AMSTERDÃO – Um juiz em Amsterdã rejeitou na quarta-feira um apelo de uma organização judaica para bloquear duas apresentações do rapper Ye, ex- Kanye Westdeterminando que os concertos não constituem uma ameaça à ordem pública.
Ye gerou polêmica generalizada nos últimos anos por uma série de comentários anti-semitasdeixando as autoridades holandesas sob crescente pressão para cancelar os exhibits de 6 e 8 de junho.
O Conselho Central Judaico entrou com o processo de emergência na terça-feira, argumentando que Ye deveria ser banido do país por expressar admiração por Adolf Hilter e por vender camisetas com suásticas.

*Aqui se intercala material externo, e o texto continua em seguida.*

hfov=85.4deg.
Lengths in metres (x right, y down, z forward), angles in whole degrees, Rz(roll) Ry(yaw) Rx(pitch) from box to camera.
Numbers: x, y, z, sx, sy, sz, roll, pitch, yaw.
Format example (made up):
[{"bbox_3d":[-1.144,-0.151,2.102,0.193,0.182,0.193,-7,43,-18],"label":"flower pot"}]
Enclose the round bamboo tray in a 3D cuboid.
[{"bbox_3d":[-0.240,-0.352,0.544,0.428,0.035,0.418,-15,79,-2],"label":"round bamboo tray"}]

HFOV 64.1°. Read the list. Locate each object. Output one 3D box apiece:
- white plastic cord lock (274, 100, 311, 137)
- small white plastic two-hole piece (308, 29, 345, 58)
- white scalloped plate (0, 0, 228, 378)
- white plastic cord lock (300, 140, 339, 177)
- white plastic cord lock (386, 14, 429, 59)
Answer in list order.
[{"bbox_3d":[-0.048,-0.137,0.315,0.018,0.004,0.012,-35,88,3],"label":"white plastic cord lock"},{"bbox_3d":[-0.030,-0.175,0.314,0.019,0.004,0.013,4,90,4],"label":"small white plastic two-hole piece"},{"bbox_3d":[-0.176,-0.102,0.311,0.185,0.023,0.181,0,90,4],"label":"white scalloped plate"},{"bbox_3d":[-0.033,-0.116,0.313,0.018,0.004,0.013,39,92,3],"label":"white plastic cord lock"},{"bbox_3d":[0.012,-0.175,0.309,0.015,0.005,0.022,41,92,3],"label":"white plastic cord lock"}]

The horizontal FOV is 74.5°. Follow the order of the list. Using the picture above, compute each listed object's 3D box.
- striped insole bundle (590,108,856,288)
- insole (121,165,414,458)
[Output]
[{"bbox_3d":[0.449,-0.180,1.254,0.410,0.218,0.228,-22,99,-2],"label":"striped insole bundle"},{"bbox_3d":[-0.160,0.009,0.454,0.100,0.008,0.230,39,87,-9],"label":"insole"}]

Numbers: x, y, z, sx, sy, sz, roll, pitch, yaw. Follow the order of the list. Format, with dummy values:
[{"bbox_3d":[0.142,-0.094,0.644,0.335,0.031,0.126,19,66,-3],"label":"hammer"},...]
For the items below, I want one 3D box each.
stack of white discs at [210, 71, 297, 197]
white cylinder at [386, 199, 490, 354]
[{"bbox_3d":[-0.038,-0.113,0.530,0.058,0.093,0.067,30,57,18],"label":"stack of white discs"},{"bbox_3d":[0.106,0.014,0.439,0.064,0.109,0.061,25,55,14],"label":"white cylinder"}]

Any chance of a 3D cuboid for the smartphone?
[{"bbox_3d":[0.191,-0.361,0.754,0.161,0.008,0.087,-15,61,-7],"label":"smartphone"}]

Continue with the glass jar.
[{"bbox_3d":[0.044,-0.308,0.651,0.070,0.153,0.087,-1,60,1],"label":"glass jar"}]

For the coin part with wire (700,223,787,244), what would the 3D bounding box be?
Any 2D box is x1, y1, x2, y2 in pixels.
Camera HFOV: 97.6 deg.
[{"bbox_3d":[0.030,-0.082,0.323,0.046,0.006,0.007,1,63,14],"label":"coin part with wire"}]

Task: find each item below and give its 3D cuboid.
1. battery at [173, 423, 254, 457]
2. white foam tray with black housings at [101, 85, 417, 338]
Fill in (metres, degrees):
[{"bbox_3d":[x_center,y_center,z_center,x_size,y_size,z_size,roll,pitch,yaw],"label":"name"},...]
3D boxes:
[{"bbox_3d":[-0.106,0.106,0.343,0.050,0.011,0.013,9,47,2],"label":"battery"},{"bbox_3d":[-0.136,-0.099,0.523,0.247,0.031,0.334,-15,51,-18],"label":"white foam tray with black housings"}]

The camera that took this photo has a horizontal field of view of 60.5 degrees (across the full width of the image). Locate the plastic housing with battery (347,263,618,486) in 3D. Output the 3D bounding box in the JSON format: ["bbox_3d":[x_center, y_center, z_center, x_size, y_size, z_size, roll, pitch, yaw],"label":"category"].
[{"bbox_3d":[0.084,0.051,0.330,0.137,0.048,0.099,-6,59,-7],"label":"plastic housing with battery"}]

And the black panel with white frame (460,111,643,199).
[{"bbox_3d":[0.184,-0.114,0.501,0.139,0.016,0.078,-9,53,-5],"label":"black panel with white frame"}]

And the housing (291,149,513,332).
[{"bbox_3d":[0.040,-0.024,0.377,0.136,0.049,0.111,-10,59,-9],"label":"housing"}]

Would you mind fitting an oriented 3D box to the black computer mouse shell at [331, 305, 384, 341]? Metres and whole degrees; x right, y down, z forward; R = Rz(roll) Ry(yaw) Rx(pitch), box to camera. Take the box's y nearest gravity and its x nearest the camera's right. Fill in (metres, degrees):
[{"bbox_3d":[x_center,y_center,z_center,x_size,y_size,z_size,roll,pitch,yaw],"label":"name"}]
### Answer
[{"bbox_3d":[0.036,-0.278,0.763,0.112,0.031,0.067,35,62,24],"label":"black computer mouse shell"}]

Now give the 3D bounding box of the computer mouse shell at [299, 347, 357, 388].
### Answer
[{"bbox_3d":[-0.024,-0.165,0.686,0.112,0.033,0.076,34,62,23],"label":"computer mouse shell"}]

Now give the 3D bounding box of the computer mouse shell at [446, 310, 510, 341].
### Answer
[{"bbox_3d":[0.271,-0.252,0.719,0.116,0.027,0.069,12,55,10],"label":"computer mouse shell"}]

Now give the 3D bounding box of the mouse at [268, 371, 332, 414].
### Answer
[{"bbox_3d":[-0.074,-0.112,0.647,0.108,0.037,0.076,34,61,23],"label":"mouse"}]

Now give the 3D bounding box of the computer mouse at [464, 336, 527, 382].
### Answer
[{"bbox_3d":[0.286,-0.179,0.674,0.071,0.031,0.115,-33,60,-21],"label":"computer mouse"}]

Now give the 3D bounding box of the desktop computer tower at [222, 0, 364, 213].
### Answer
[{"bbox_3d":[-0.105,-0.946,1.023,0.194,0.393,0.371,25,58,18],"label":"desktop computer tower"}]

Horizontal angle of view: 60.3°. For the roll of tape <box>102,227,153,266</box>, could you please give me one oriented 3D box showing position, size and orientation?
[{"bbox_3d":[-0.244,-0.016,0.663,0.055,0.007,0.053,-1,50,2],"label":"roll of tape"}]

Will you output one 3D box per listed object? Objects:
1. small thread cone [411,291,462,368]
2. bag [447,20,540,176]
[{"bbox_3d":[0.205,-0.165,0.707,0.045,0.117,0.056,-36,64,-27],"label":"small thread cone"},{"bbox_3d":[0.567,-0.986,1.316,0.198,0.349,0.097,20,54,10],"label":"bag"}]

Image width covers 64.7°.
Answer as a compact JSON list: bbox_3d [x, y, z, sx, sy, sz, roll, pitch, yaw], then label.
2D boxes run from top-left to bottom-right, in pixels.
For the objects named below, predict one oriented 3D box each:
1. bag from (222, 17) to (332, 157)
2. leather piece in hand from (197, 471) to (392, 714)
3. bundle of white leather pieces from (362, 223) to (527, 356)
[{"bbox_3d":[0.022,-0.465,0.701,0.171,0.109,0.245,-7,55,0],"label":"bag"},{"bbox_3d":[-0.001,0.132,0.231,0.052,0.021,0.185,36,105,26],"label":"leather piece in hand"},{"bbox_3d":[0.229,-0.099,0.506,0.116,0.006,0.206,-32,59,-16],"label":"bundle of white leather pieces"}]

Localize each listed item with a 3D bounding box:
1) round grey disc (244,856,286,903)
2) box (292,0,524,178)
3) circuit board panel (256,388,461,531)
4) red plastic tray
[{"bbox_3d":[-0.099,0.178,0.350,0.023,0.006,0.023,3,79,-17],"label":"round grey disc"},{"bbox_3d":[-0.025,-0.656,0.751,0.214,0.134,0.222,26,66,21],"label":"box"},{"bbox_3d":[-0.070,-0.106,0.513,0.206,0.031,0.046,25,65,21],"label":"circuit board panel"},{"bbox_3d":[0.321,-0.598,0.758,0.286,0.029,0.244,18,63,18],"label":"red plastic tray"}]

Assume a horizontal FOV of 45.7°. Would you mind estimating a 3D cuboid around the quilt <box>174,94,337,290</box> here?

De acordo com o Tribunal Distrital de Amsterdã, não havia motivos para impedir Ye de se apresentar. “Não há indicações de que a presença de West nos próximos dias conduza a perigos concretos para a ordem pública”, afirmou o tribunal num comunicado.
O Conselho Central Judaico expressou decepção com a decisão. “A sensação que temos é que não há problema se você for anti-semita”, disse Chanan Hertzberger, presidente da organização, à Related Press.
Os legisladores na Holanda apoiaram uma moção para impedir Ye de entrar no país, mas o ministro da imigração do país disse que não havia base authorized para tal medida. Os comentários de Ye foram “repreensíveis”, mas “não havia razão para impedi-lo”, disse Bart van den Brink aos jornalistas na semana passada.
O jogador de 48 anos deveria realizar suas primeiras apresentações na Europa em mais de uma década. Em abril, ele foi impedido de entrar no Reino Unido sobre suas observações, desencadeando uma série de cancelamentos. Os exhibits na Itália e na Polônia foram cancelados.
Mais de 100 mil fãs compareceram a Istambul na noite de sábado para assistir à primeira apresentação de Ye em Peru.
Os organizadores do present dizem que 70 mil ingressos foram vendidos para os dois próximos exhibits no Gelredome, na cidade de Arnhem, no leste da Holanda.
Ye se desculpou em janeiro por meio de um anúncio de página inteira no The Wall Avenue Journal, afirmando que seu transtorno bipolar o levou a cair em “um episódio maníaco de comportamento psicótico, paranóico e impulsivo de quatro meses que destruiu minha vida”.